--- SELECTED PASSAGE ---
Percy Killing: The Forty Year File

Friday, September 15, 2006

Since 1966, investigators have been trying to solve one of metro Chicago's most mysterious and notorious crimes: the murder of Valerie Percy. Investigative reporter Chuck Goudie has new information on one of the longest unsolved murders in Illinois history.

Forty years ago, Charles Percy was the golden boy for Illinois Republicans. He had one eye on the U.S. Senate and one on the White House. Percy had wealth, ambition and twin daughters who returned from college the summer of '66 to campaign. But only one of the Percy twins lived to see Election Day. For the first time in 40 years, we hear from the twin who was spared.

"We were identical twins, so I feel like she's pretty much a carbon copy, or we were carbon copies of each other. Everything changed that day and nothing has really ever been the same," said Sharon Percy Rockefeller.

Sharon Percy Rockefeller still tries to comprehend the nightmare she was awakened by on the morning of September 18, 1966. Inside her family's sprawling mansion, perched above the beach on Lake Michigan, her twin sister Valerie lay dying.

"It wasn't possible. I didn't know what people were talking about," said Sharon. "The last time I saw her was midnight, and I had returned her raincoat to a closet which belonged to her in her bedroom and she was already asleep. And I said good night Val, and she murmured good night. I mean, she heard me and then around 5 o'clock the tragedy happened."

Tragedy began when someone used a glass cutter on the Percy back door and found his way to Valerie's second floor room. She was stabbed and beaten to death.

For 40 years the killer's identity and motive eluded federal state and local investigators whose best clue was a bloody palm print, the killer's glove and this sketch of a possible suspect.

Twenty-one-year old Valerie Jeanne Percy had graduated from Cornell that summer and was two days away from postgraduate studies at Johns Hopkins University. In the days leading up to her murder she was campaigning alongside her father.

"Val was going downtown all summer, so she was riding the el, she was walking to the office and she was out campaigning," Sharon said.

Chuck Percy had already made his fortune as the head of Bell and Howell Corporation, had run unsuccessfully for Illinois governor and was beginning a career in national politics.
---
## WHAT THIS EXERCISE ASKS
1. Answer these questions from the article on the Valerie Percy murder, each answer on its own line marked like its question.
(a) What was used on the back door of the Percy home?
(b) Which school had Valerie Percy graduated from that summer?
(c) What company had Charles Percy headed?
2. Carry on the article about the Valerie Percy murder, starting after its last sentence.
--- SOURCE INFORMATION ---
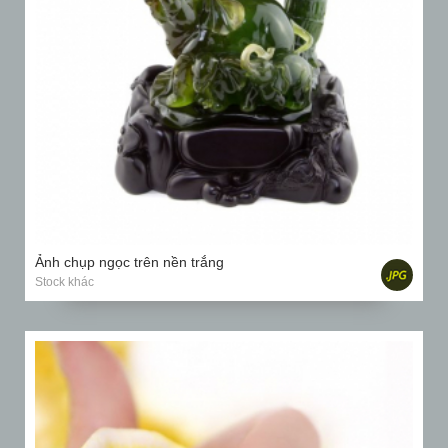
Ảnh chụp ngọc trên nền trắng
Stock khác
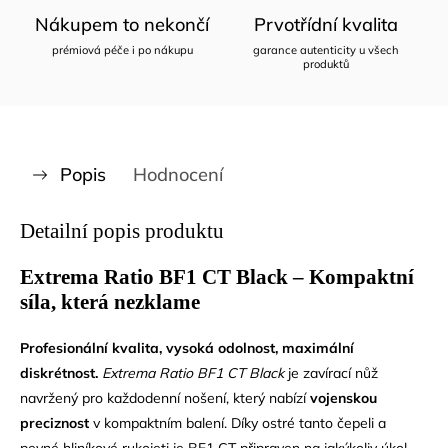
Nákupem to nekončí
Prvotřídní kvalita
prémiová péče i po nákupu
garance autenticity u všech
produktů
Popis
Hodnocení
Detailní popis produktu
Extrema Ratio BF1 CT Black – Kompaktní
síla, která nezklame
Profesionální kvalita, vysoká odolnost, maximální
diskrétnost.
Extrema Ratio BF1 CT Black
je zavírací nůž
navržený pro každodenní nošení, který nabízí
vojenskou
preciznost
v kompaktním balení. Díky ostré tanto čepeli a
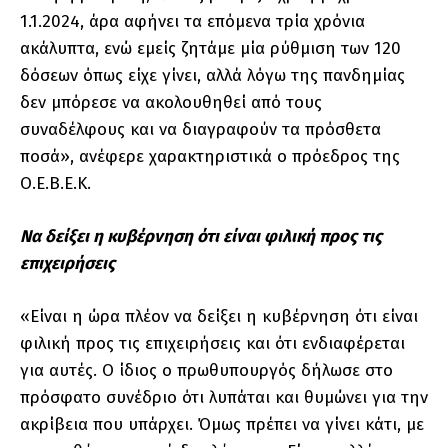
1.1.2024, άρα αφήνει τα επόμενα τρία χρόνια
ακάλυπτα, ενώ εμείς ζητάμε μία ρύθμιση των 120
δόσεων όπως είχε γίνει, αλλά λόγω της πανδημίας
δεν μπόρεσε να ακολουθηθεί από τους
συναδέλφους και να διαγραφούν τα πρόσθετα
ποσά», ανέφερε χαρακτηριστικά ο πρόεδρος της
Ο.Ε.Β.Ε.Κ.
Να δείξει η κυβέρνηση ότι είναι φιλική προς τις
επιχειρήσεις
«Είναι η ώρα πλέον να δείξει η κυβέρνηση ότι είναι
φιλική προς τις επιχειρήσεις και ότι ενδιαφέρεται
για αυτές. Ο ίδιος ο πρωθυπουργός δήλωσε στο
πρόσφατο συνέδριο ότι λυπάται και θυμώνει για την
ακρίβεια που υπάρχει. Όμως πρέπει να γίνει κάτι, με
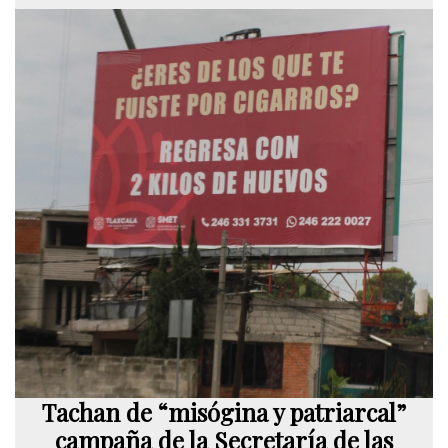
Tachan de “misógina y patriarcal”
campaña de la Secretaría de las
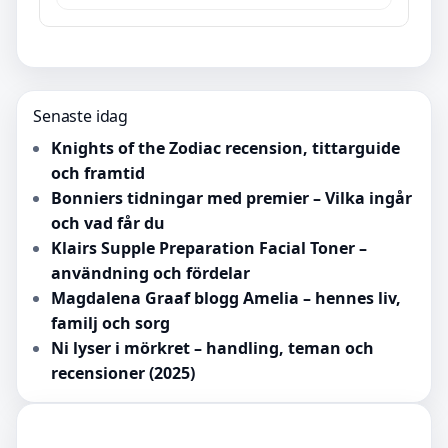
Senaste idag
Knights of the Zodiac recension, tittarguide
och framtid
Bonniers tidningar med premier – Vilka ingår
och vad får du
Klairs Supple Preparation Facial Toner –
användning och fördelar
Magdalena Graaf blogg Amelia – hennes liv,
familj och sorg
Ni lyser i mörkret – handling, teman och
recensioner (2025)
---
## OUTPUTS FOR THE TASKS
1.
(a) A glass cutter.
(b) Cornell.
(c) Bell and Howell Corporation.

2.
The murder of his daughter put the campaign on hold, but when several weeks passed without an arrest or even a solid suspect, Percy resumed campaigning. At stake was a highly coveted Senate seat about to be snatched from the incumbent Democrat Paul Douglas. Percy won the election and went on to serve in the Senate until his defeat in 1984.

For years, the investigation went no where. Then in 1973 a newspaper series pinned the murder on a ring of mob sponsored home invaders looking to steal silver and jewels. Even though the Sun-Times series won a Pulitzer prize, there was a problem with that theory: nothing had been stolen from the Percy home.

"Was it burglary, heck no. This person went there to kill Valerie Percy, and that's my belief 40 years ago, and that's my belief today, 40 years later," said Joseph Dileonardi.

Joe Dileonardi knows murder. The former Chicago police superintendent was an Area 6 homicide cop in 1966 called into the Percy case when Kenilworth realized the murder was more than it could handle.

"She was found Sunday at 5 a.m. We got there Monday morning and it was 24 hours old, and we get to the crime scene and there was none, no crime scene, the room where she was murdered was completely renovated. You cannot conduct a homicide investigation like this," said Dileonardi.

"If this crime were to happen today, you would have a group of people who would immediately begin investigating. There would be no delay, there would be no chaos involved in trying to figure out who's going to investigate what or who is going to be part of the investigation," said Sgt. David Miller.

"This was not a burglar, nothing was touched, not a thing was touched in that house," said Joseph Dileonardi. "A burglar would not strike a victim 14 times, a stick up person does not strike a victim 14 times. the other motive, the last motive, was revenge and that's what I think happened to Valerie Percy."

Today, the tragedy of Valerie Percy remains a mostly inactive, but an open murder investigation and clues that could still crack the case sit in storage in Kenilworth.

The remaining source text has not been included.